Valerian cost a staggering $200 million USD, and yet they couldn’t afford a scriptwriter. I came to the conclusion many years ago Besson can’t write dialogue, even in his features that are an interminable length, so don’t expect memorable phrases or one-liners.
What’s the story about? Well, I’m not altogether certain. Here is what I managed to glean: There are two yoofs we are expected to relate to, both chosen because they are beautiful, and yoofful cinemagoers can project themselves onto as their ideal.
Our heroes are involved in a journey as interstellar federation agents Valerian, (Dane DeHaan) and Laureline, (Cara Delevingne) – Besson has a taste for catwalk models as actresses. As faces they are a youfful pair of flighty eyebrows – Delevingne wins on that score – who spend most of the film’s length trying to find the missing commander of an humungous, ancient-old space station.
I have no idea why they bother going on their quest, for the commander is played by the duck footed Clive Owen, and it’s pretty clear from the get-go that he’s a kind of a sinister fellow. Why they don’t spot that immediately and take a body swerve is one of the mysteries of the plot. Characters and storyline are as thin as potato crisps.
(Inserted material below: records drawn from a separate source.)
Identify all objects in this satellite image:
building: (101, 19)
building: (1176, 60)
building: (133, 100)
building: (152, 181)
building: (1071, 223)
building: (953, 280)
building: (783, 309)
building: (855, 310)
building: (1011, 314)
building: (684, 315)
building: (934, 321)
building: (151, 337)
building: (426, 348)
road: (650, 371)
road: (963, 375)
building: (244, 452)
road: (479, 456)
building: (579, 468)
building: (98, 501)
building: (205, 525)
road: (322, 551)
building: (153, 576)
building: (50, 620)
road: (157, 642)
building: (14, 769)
What holds our interest – kinda – for a great deal of the time are Besson’s images. They’re immensely more attractive in comparison to that other sci-fi turkey, David Lynch’s 1984 dystopian, muddled mud pie, Dune. I can still see a scene in Valerian in which mauve coloured aliens wake up beside a beach on the far side of the universe, to stretch in the morning light. But the scene goes nowhere, a side story that loses momentum.
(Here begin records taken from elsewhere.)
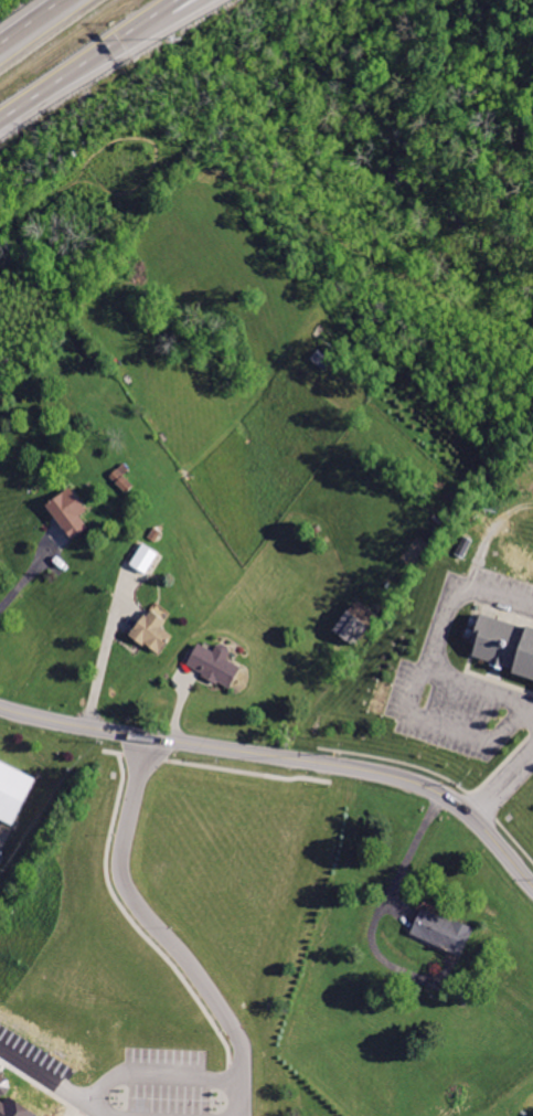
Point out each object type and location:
road: (164, 11)
road: (169, 11)
road: (33, 23)
road: (73, 69)
building: (71, 512)
building: (145, 558)
road: (28, 575)
road: (452, 588)
building: (356, 621)
building: (154, 631)
building: (503, 643)
road: (105, 652)
building: (217, 662)
parking lot: (464, 675)
road: (481, 686)
building: (381, 698)
road: (448, 725)
road: (285, 756)
road: (525, 763)
building: (13, 789)
road: (496, 792)
road: (144, 916)
road: (378, 924)
building: (442, 928)
building: (232, 944)
road: (149, 1071)
road: (238, 1095)
building: (11, 1100)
There are a whole list of marvellous images for our ticket money: fish-like beings in diving-bell spacesuits, monkey-anteater hybrids, other tentacular marvels that look as if puppets from Jim Henson’s workshop, and elongated stick aliens with bubbling-liquid necks. Outer space and under water look a wondrous playground. Besson’s creatures put J.K. Rowling’s gas in a peep.
Try to see it in the 3-D version; it will make up for the poor story.
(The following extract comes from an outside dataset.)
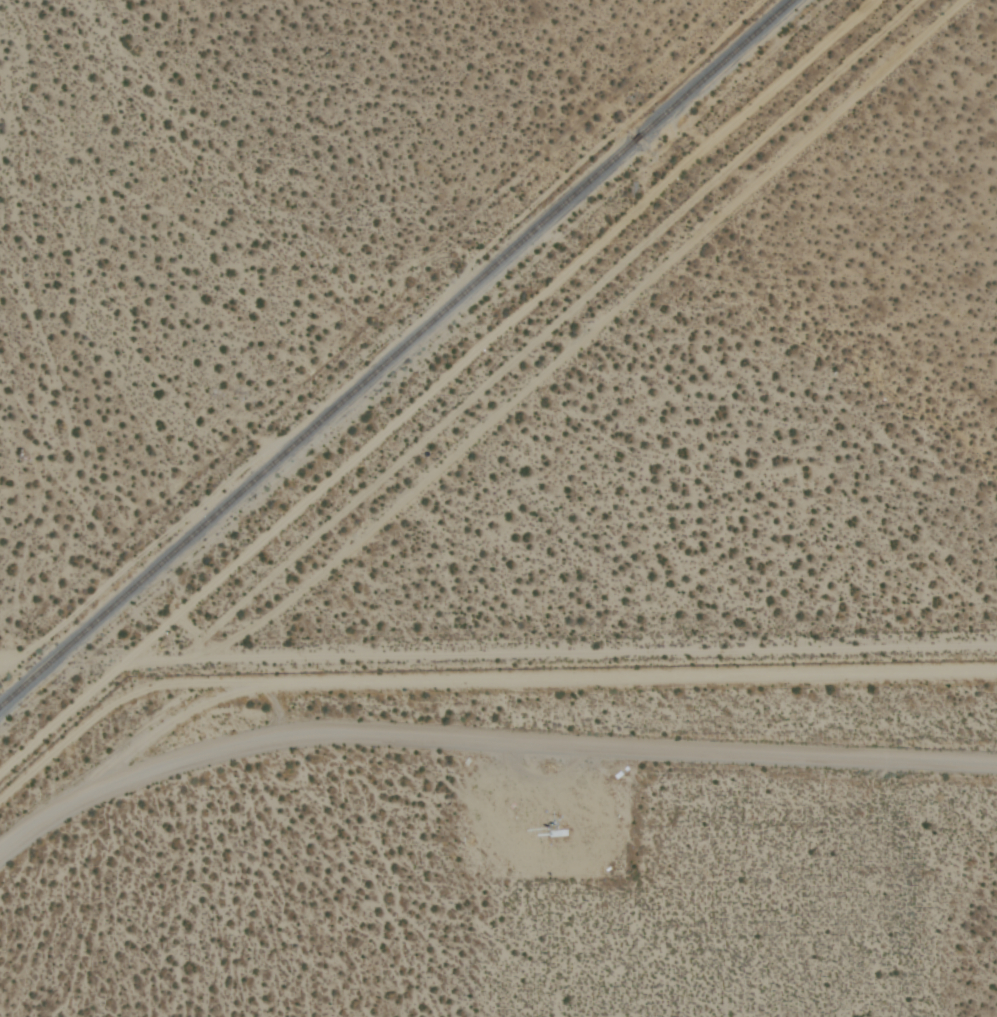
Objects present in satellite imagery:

What about the actor’s performances? They all do pretty well, no Oscar performances, but more than acceptable. They are not given any character development, none see life differently by revelation or experience. They stay pretty well the same from start to finish. Valerian and Laureline begin at loggerheads, have an infantile courtship before falling into full, passionate love.
A singer called Rihanna (am feigning ignorance of her) does a good shape-shifting pole-dance routine not in the least erotic, more plain eye-popping stupid. The film is all razzmatazz and glamour and no substance.
I am sure Besson knows well his limitations and plays to his strengths, but of late too many of his films have been hit and miss affairs. As a summer blockbuster Valerian and a Thousand Planets is a flop unless you like science fiction. Followers of the film site Rotten Tomatoes give the film only a 51% rating.
And before I finish, did I mention that Besson cannot write dialogue? Just saying.
- Star Rating: Two stars
- Cast: Cara Delevingne, DeHaan,
- Director: Luc Besson
- Writer: Luc Besson
- Cinematographer: Thierry Arbogast
- Music: Alexandre Desplat
- Duration: 2 hrs 17 mins
- RATING CRITERIA
- 5 plus: potential classic, innovative. 5: outstanding. 4: excellent. 3.5: excellent but flawed. 3: very good if formulaic. 2: straight to DVD. 1: crap; why did they bother?